Opération Shujaa : La pression militaire pousse les ADF à des actes de terreur en représailles, selon Muyaya
Face à la recrudescence des attaques des Forces démocratiques alliées (ADF) dans l’est de la République démocratique du Congo, le gouvernement réaffirme son engagement sur les fronts militaire et humanitaire. Le porte-parole de l’exécutif, Patrick Muyaya, a tenu à exprimer la solidarité nationale et à détailler les mesures en cours pour sécuriser les populations de Beni et de Mambasa.
Cette solidarité s’adresse spécifiquement aux habitants de Beni, dans le Nord-Kivu, ainsi qu’à ceux du territoire de Mambasa, situé dans la province voisine de l’Ituri. Sur le terrain, la réponse militaire s’organise à travers des secteurs opérationnels actifs dans les deux provinces. Les forces armées bénéficient actuellement de dispositifs de renforcement.
Pour maximiser l’efficacité des opérations, la RDC s’appuie également sur la mutualisation des forces avec l’Ouganda l’opération conjointe Shujaa. Selon Patrick Muyaya, la violence extrême constatée ces derniers jours s’explique par la pression militaire subie par les rebelles. Les attaques spectaculaires des ADF contre les civils constituent des actes de représailles visant à semer la terreur lorsqu’ils se sentent acculés par l’offensive bilatérale.
« Ils agissent généralement ainsi en représaille lorsqu’ils se sentent acculés, ils posent des actes d’une extrême violence, horreurs mais pour ce qui nous concerne », a-t-il fait remarquer lors de son intervention.
Au-delà de la stratégie purement militaire menée sur place autour du gouverneur militaire, le général-major Kakule Somo, l’exécutif national insiste sur la dimension humaine de la crise.

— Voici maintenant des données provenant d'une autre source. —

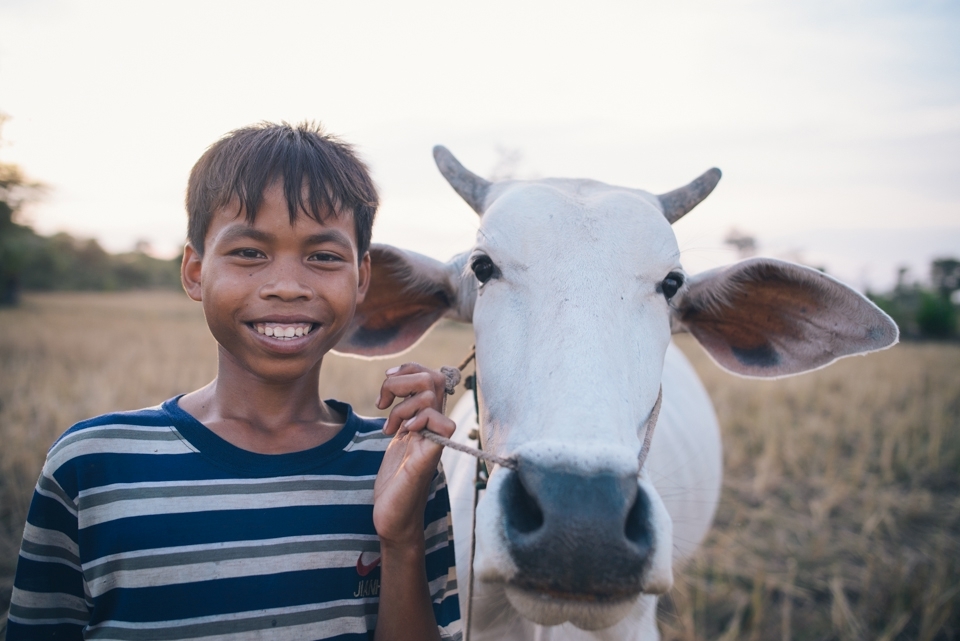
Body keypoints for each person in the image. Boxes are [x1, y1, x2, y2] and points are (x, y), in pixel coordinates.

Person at [6, 122, 461, 640]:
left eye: (323, 257)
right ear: (195, 271)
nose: (287, 287)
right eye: (249, 252)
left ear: (362, 279)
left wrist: (399, 541)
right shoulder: (93, 465)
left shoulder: (398, 464)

Le suivi des populations déplacées et affectées est désormais inscrit à l’ordre du jour de chaque réunion gouvernementale.Tous les vendredis, lors du Conseil des ministres, la ministre d’État en charge des Affaires sociales, Actions humanitaires et Solidarité nationale présente un rapport de situation.
Ce mécanisme vise à garantir une assistance humanitaire régulière et à s’assurer que l’appui logistique et médical nécessaire parvient effectivement aux victimes de l’Ituri et du Nord-Kivu.